The Price of Half-Hearted Climate Politics
Russia’s invasion of Ukraine brings home in the darkest of ways the dangers linked to international relations, institutions, and lifestyles built on fossil fuels. In light of the most recent events and EU-Russian energy links, the European Commission’s 2021 decision to classify natural gas and nuclear power as “sustainable” energy sources during a lengthy “transition” period looks not just environmentally dubious but also politically naïve. For years, leading politicians and economists have said over and over that the move away from fossil fuels would have to happen cautiously given the supposedly high costs associated with this process. The price of protracting this shift, however, is even more considerable.
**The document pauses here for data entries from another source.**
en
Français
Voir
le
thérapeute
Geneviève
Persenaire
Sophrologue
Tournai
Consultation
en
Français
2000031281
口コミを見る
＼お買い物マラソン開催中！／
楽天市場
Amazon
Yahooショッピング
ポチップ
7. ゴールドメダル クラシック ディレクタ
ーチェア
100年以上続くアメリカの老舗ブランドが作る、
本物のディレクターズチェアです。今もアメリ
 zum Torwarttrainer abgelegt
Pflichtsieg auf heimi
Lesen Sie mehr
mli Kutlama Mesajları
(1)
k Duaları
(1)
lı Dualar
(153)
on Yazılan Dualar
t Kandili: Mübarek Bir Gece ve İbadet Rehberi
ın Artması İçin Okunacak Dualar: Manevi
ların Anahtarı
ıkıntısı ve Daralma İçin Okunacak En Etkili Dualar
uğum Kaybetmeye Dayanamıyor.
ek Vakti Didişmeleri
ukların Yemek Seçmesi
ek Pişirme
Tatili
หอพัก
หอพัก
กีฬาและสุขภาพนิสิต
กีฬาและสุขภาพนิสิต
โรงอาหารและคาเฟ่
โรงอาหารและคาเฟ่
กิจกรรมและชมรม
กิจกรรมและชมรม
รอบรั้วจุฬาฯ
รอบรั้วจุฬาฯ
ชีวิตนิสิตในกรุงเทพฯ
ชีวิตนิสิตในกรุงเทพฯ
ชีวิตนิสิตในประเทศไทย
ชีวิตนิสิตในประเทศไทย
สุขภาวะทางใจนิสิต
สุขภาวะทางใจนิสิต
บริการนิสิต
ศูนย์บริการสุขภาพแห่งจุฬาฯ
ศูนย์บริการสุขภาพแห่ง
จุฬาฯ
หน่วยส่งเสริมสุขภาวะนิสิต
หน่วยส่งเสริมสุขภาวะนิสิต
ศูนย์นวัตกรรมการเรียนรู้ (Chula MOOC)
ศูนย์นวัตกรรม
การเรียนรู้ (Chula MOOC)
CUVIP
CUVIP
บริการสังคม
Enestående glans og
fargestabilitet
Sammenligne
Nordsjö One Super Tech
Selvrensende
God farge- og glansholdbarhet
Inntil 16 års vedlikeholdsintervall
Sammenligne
Time is of the essence – such is the common lesson we should learn from wildfires, floods, storms, and now the war on Ukraine.
Europe’s slow response to climate change is now a clear economic and political liability as an aggressive army, financed by the rents from Russia’s fuel exports, harms civilians, destroys critical infrastructure, and threatens Ukraine’s national sovereignty. Given that the move away from fossil fuels has been seriously delayed in recent decades, political leaders are now left with mostly poor options to respond to the war’s likely repercussions on Europe’s energy markets. Hostages of decisions that for too long have prioritized the status quo, they now face a scenario in which starkly rising energy prices, burdening above all the less well-off, combine with a further delay of urgently needed climate action. Over the past decades, there has been no dearth of voices warning that failure to accelerate the move away from fossil fuels would inflict serious harm on people and the environment. Putin’s war in Ukraine and the dilemmas facing Europe’s decision-makers are yet another, sad confirmation of this truth.
This essay was also published by Energy Humanities (14.3.2022)
[1] Margarita M. Balmaceda, Russian Energy Chains: The Remaking of Technopolitics from Siberia to Ukraine to the European Union (Columbia University Press, 2021). For the numbers see “Energy production and imports” (Eurostat).
[2] Thane Gustafson, The Bridge: Natural Gas in a Redivided Europe (Harvard University Press, 2020); Per Högselius, Red Gas: Russia and the Origins of European Energy Dependence (New York: Palgrave Macmillan, 2013); Cold War Energy: A Transnational History of Soviet Oil and Gas, ed. by Jeronim Perović (Palgrave Macmillan, 2017).
[3] Timothy Mitchell, Carbon Democracy: Political Power in the Age of Oil (London: Verso, 2011).
[4] “Nuclear energy statistics” (Eurostat).